Le tissage, de père en fils
Bomi comme l'appellent les gens (terre de bonheur en Baoulé) s'est, en effet, construit une renommée avec son mythique pagne tissé. Ici, le savoir-faire se transmet de père en fils depuis des générations. «On initie les enfants au tissage à l'âge de six ou sept ans même si tu fais l'école française. Du coup, lorsque l'enfant ne réussit pas dans ses études, au moins, il a son métier. La majeure partie des gens qui travaillent ici, ont fait l'école française mais par manque de moyens, ils ont abandonné et se sont mis dans le tissage», confie Bonaventure. Le pagne Baoulé se fait en fils de coton, en polyester ou encore en soie. « Le coton avec lequel on fait les fils, s'appelle kognami. On l'achète à Bouaké. On utilise aussi les fils synthétiques pour faire des pagnes. Ce sont les moins chers », nous fait savoir un autre tisserand du nom d'Hervé. Il ajoute : «Nous avons plusieurs variétés de pagne Baoulé. Il y a le pagne Baoulé de grande qualité. Le nonkanfian par exemple qui est fait à base du coton. Il est le plus cher des pagnes. Pour la qualité moyenne, il y a le pkêta qu'on donne aux enfants qui viennent apprendre le tissage. On leur donne pour qu'il puisse s'entrainer là-dessus. On a aussi bénitiagnon et pour les motifs simples, il y a, entre autres, kloualama, awlimba ».
Motifs variés, couleurs diversifiées, chacun y trouve pour son goût des tarifs qui dépendent de la qualité. Et selon qu'on soit homme ou femme, les pagnes se différencient par leurs motifs et se vendent par deux. « Les prix varient de 190 000 Fcfa pour le nonkanfian à 15 000 F pour le pkêta. Le adjalédor qui est utilisé dans les cérémonies religieuses et coutumières, coûte 160 000 F», nous renseignent les artisans. Ils écoulent leurs produits en détails ou à travers des commandes.
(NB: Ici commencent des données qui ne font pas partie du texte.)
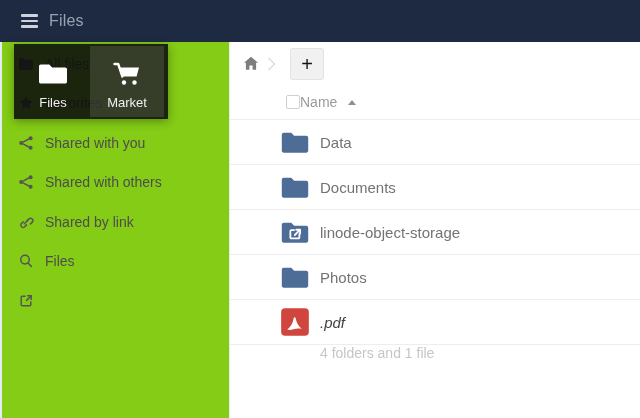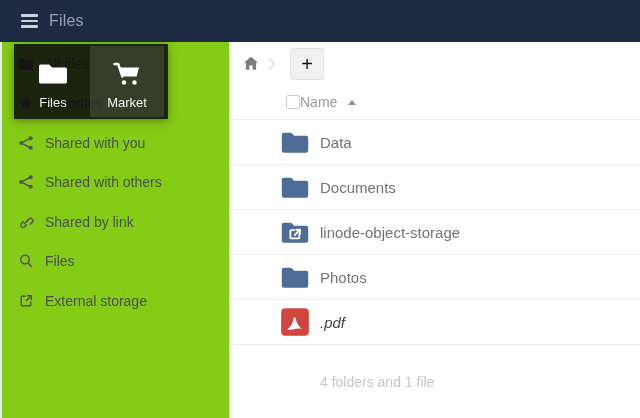"External storage" span { html: <span>External storage</span> -> none }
A Bomizambo, seuls les hommes tissent
A Bomizambo, seuls les hommes tissent. Histoire de respecter la tradition. « Ce sont nos arrières parents qui l'avaient voulu ainsi. Selon eux, une femme ne doit jamais tisser dans le village. Ça fait partie de nos us et coutumes. Par contre, ailleurs, vous pouvez rencontrer des femmes qui tissent », renseigne Hervé.
Malgré le fait que le pagne tissé Baoulé soit très prisé en Côte d'Ivoire et dans certains pays africains, le tissage se fait toujours de manière artisanale. «Je suis là, il y a plus de 20 ans mais je n'ai jamais vu quelqu'un venir ici pour nous parler d'installation d'usine. Tout le travail est fait à la main, le dévidage de rouleaux, la teinture, la confession du design, le tissage. Parfois, c'est pénible mais on est habitués. Le tissage, c'est notre sport préféré », confie Bonaventure. Cependant, le jeune artisan n'est pas contre les techniques modernes de fabrication du tissu.
Le pagne Baoulé est, en effet, révélateur de la tradition du peuple Baoulé. Chez eux, porter ce pagne est un signe de richesse et de prospérité. Devenu un atout incontournable dans l'expression de la culture ivoirienne, le tissu est aussi utilisé dans la décoration pour faire des produits «Made in Côte d'Ivoire». Depuis 2015, le village de Bomizambo accueille chaque année un festival dénommé «Tchin Dan» (Grand jour, en Baoulé) qui a pour but de promouvoir le pagne Baoulé.